Il se leva, et le regard de Claire se porta automatiquement sur Al. Le Métamorph était toujours immobilisé par le Raichu, son corps de gelée tremblotant légèrement. Elle lui adressa un sourire, s'efforçant d'être brave.

- Tout va bien aller, chuchota-t-elle.

- Morph morph, émit le Métamorph d'une toute petite voix.

L'homme aux yeux gris revint vers la jeune fille, et celle-ci sentit son cœur faire un bond dans sa poitrine à cause de l'objet qu'il avait à la main. Une seringue. L'homme donna un coup d'index contre le tube qui abritait un liquide jaune, puis appuya sur le piston, faisant perler une goutte au bout de l'aiguille.

- Du venin de Dardargnan, commenta-t-il. Foudroyant, et qui ne laisse pas la moindre trace dans l'organisme. Très utile pour faire croire à une mort naturelle.

- Non... souffla Claire. Non, s'il vous plaît, non...

Durant un très bref instant, l'homme sembla presque éprouver du regret, avant de déclarer :

- Tenez-la.

Les deux hommes restés en retrait saisirent soudain Claire par les épaules, l'empêchant de bouger. Elle rua, se cambra, balança sa tête de droite à gauche, mais ils eurent tôt fait de l'immobiliser complètement. Incapable de se défendre, la jeune fille ne put que regarder la seringue approcher de son cou. Elle sentit l'aiguille s'enfoncer dans sa peau et voulut crier. Aucun son ne sortit de sa bouche. En revanche, un autre son s'éleva dans la salle, un "Morph Morph Morph" régulier et presque mélodieux.

Comme une berceuse, songea Claire tandis que le venin brûlant se répandait dans ses veines.

Elle ne sentait plus ses bras, ni ses jambes, et la perception qu'elle avait du monde se rétrécissait de seconde en seconde. Deux yeux gris. C'était tout ce qu'elle voyait à présent. Mais elle entendait toujours Al et son cantique funèbre, Al et sa petite voix qui déclamait ses "Morph". Et même lorsque sa vision passa au rouge, puis au noir et qu'elle ne vit plus rien du tout, ses oreilles continuèrent à capter la voix de son Morphale...

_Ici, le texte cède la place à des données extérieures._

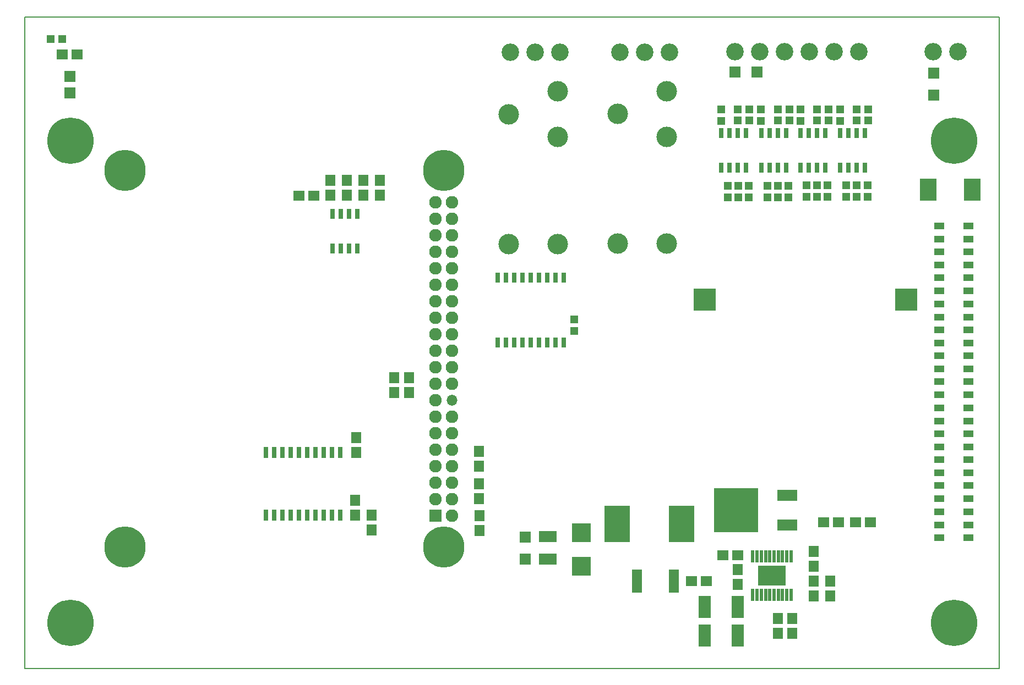
<source format=gbr>
%FSLAX23Y23*%
%MOIN*%
G04 EasyPC Gerber Version 17.0 Build 3379 *
%ADD151O,0.06600X0.06600*%
%ADD150O,0.07600X0.07600*%
%ADD159R,0.02254X0.07588*%
%ADD156R,0.03100X0.07100*%
%ADD158R,0.03159X0.05915*%
%ADD104R,0.03159X0.06112*%
%ADD117R,0.04537X0.04891*%
%ADD103R,0.06100X0.06600*%
%ADD164R,0.06100X0.14100*%
%ADD161R,0.07600X0.13200*%
%ADD168R,0.10443X0.13592*%
%ADD165R,0.11506X0.11506*%
%ADD170R,0.13600X0.13600*%
%ADD166R,0.15757X0.22254*%
%ADD154R,0.06600X0.06600*%
%ADD155R,0.06900X0.06900*%
%ADD152R,0.07600X0.07600*%
%ADD22C,0.00500*%
%ADD76R,0.06112X0.04104*%
%ADD169R,0.04891X0.04537*%
%ADD106R,0.06600X0.06100*%
%ADD163R,0.12411X0.06899*%
%ADD167R,0.10800X0.06900*%
%ADD160R,0.17135X0.12411*%
%ADD77C,0.10600*%
%ADD157C,0.12411*%
%ADD153C,0.25009*%
%ADD75C,0.28100*%
%ADD162R,0.26978X0.26978*%
X0Y0D02*
D02*
D22*
X4Y3D02*
X5904D01*
Y3953*
X4*
Y3*
D02*
D75*
X279Y278D03*
Y3203D03*
X5629Y278D03*
Y3203D03*
D02*
D76*
X5540Y795D03*
Y873D03*
Y952D03*
Y1031D03*
Y1110D03*
Y1188D03*
Y1267D03*
Y1346D03*
Y1425D03*
Y1503D03*
Y1582D03*
Y1661D03*
Y1740D03*
Y1818D03*
Y1897D03*
Y1976D03*
Y2055D03*
Y2133D03*
Y2212D03*
Y2291D03*
Y2370D03*
Y2448D03*
Y2527D03*
Y2606D03*
Y2685D03*
X5718Y795D03*
Y873D03*
Y952D03*
Y1031D03*
Y1110D03*
Y1188D03*
Y1267D03*
Y1346D03*
Y1425D03*
Y1503D03*
Y1582D03*
Y1661D03*
Y1740D03*
Y1818D03*
Y1897D03*
Y1976D03*
Y2055D03*
Y2133D03*
Y2212D03*
Y2291D03*
Y2370D03*
Y2448D03*
Y2527D03*
Y2606D03*
Y2685D03*
D02*
D77*
X2943Y3738D03*
X3093D03*
X3243D03*
X3606Y3739D03*
X3756D03*
X3906D03*
X4304Y3740D03*
X4454D03*
X4604D03*
X4754D03*
X4904D03*
X5054D03*
X5504D03*
X5654D03*
D02*
D103*
X1854Y2870D03*
Y2960D03*
X1954Y2870D03*
Y2960D03*
X2003Y930D03*
Y1020D03*
X2012Y1313D03*
Y1403D03*
X2054Y2870D03*
Y2960D03*
X2103Y842D03*
Y932D03*
X2154Y2870D03*
Y2960D03*
X2239Y1676D03*
Y1766D03*
X2331Y1675D03*
Y1765D03*
X2754Y1032D03*
Y1122D03*
Y1228D03*
Y1318D03*
X2756Y839D03*
Y929D03*
X4321Y510D03*
Y600D03*
X4563Y215D03*
Y305D03*
X4650Y215D03*
Y305D03*
X4780Y442D03*
Y532D03*
Y622D03*
Y712D03*
X4880Y442D03*
Y532D03*
D02*
D104*
X1866Y2548D03*
Y2757D03*
X1916Y2548D03*
Y2757D03*
X1966Y2548D03*
Y2757D03*
X2016Y2548D03*
Y2757D03*
X4222Y3038D03*
Y3247D03*
X4272Y3038D03*
Y3247D03*
X4322Y3038D03*
Y3247D03*
X4372Y3038D03*
Y3247D03*
X4463Y3038D03*
Y3247D03*
X4513Y3038D03*
Y3247D03*
X4563Y3038D03*
Y3247D03*
X4613Y3038D03*
Y3247D03*
X4702Y3038D03*
Y3247D03*
X4752Y3038D03*
Y3247D03*
X4802Y3038D03*
Y3247D03*
X4852Y3038D03*
Y3247D03*
X4942Y3038D03*
Y3247D03*
X4992Y3038D03*
Y3247D03*
X5042Y3038D03*
Y3247D03*
X5092Y3038D03*
Y3247D03*
D02*
D106*
X232Y3725D03*
X322D03*
X1665Y2868D03*
X1755D03*
X4040Y533D03*
X4130D03*
X4230Y687D03*
X4320D03*
X4842Y889D03*
X4932D03*
X5034Y889D03*
X5124D03*
D02*
D117*
X3329Y2049D03*
Y2119D03*
X4221Y3321D03*
Y3391D03*
X4260Y2858D03*
Y2928D03*
X4323Y2858D03*
Y2928D03*
X4386Y2858D03*
Y2928D03*
X4460Y3321D03*
Y3391D03*
X4500Y2858D03*
Y2928D03*
X4564Y2858D03*
Y2928D03*
X4628Y2858D03*
Y2928D03*
X4701Y3321D03*
Y3391D03*
X4736Y2862D03*
Y2932D03*
X4801Y2862D03*
Y2932D03*
X4865Y2862D03*
Y2932D03*
X4942Y3321D03*
Y3391D03*
X4976Y2863D03*
Y2933D03*
X5042Y2863D03*
Y2933D03*
X5108Y2863D03*
Y2933D03*
D02*
D150*
X2491Y1028D03*
Y1128D03*
Y1228D03*
Y1328D03*
Y1428D03*
Y1528D03*
Y1628D03*
Y1728D03*
Y1828D03*
Y1928D03*
Y2028D03*
Y2128D03*
Y2228D03*
Y2328D03*
Y2428D03*
Y2528D03*
Y2628D03*
Y2728D03*
Y2828D03*
X2591Y928D03*
Y1028D03*
Y1128D03*
Y1228D03*
Y1328D03*
Y1428D03*
Y1528D03*
Y1728D03*
Y1828D03*
Y1928D03*
Y2028D03*
Y2128D03*
Y2228D03*
Y2328D03*
Y2428D03*
Y2528D03*
Y2628D03*
Y2728D03*
Y2828D03*
D02*
D151*
Y1628D03*
D02*
D152*
X2491Y928D03*
D02*
D153*
X612Y737D03*
Y3020D03*
X2542Y737D03*
Y3020D03*
D02*
D154*
X278Y3493D03*
Y3593D03*
D02*
D155*
X3034Y664D03*
Y798D03*
X4304Y3617D03*
X4438D03*
X5506Y3477D03*
Y3611D03*
D02*
D156*
X1465Y931D03*
Y1312D03*
X1515Y931D03*
Y1312D03*
X1565Y931D03*
Y1312D03*
X1615Y931D03*
Y1312D03*
X1665Y931D03*
Y1312D03*
X1715Y931D03*
Y1312D03*
X1765Y931D03*
Y1312D03*
X1815Y931D03*
Y1312D03*
X1865Y931D03*
Y1312D03*
X1915Y931D03*
Y1312D03*
D02*
D157*
X2935Y2575D03*
Y3363D03*
X3230Y2575D03*
Y3225D03*
Y3500D03*
X3595Y2577D03*
Y3364D03*
X3891Y2577D03*
Y3226D03*
Y3502D03*
D02*
D158*
X2866Y1978D03*
Y2373D03*
X2916Y1978D03*
Y2373D03*
X2966Y1978D03*
Y2373D03*
X3016Y1978D03*
Y2373D03*
X3066Y1978D03*
Y2373D03*
X3116Y1978D03*
Y2373D03*
X3166Y1978D03*
Y2373D03*
X3216Y1978D03*
Y2373D03*
X3266Y1978D03*
Y2373D03*
D02*
D159*
X4412Y449D03*
Y683D03*
X4438Y449D03*
Y683D03*
X4464Y449D03*
Y683D03*
X4489Y449D03*
Y683D03*
X4515Y449D03*
Y683D03*
X4540Y449D03*
Y683D03*
X4566Y449D03*
Y683D03*
X4592Y449D03*
Y683D03*
X4617Y449D03*
Y683D03*
X4643Y449D03*
Y683D03*
D02*
D160*
X4528Y566D03*
D02*
D161*
X4121Y201D03*
Y376D03*
X4321Y201D03*
Y376D03*
D02*
D162*
X4312Y962D03*
D02*
D163*
X4621Y871D03*
Y1052D03*
D02*
D164*
X3710Y533D03*
X3935D03*
D02*
D165*
X3373Y623D03*
Y825D03*
D02*
D166*
X3589Y879D03*
X3981D03*
D02*
D167*
X3170Y666D03*
Y800D03*
D02*
D168*
X5474Y2904D03*
X5742D03*
D02*
D169*
X162Y3819D03*
X232D03*
X4322Y3324D03*
Y3391D03*
X4392Y3324D03*
Y3391D03*
X4563Y3324D03*
Y3391D03*
X4633Y3324D03*
Y3391D03*
X4802Y3324D03*
Y3391D03*
X4872Y3324D03*
Y3391D03*
X5042Y3324D03*
Y3391D03*
X5112Y3324D03*
Y3391D03*
D02*
D170*
X4121Y2238D03*
X5341D03*
X0Y0D02*
M02*

</source>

Même dans les situations les plus pires, il était toujours présent pour la réconforter... Dès l'instant où elle l'avait rencontré, lorsqu'il s'était approché d'elle alors qu'elle pleurait après avoir perdu Crabouille et Néréa et qu'il l'avait consolée, il avait toujours été là pour elle. Toujours.

Merci pour tout, Al.

Ce fut sa dernière pensée avant qu'elle ne glisse dans un sommeil sans fin, bercée par le chant du Métamorph.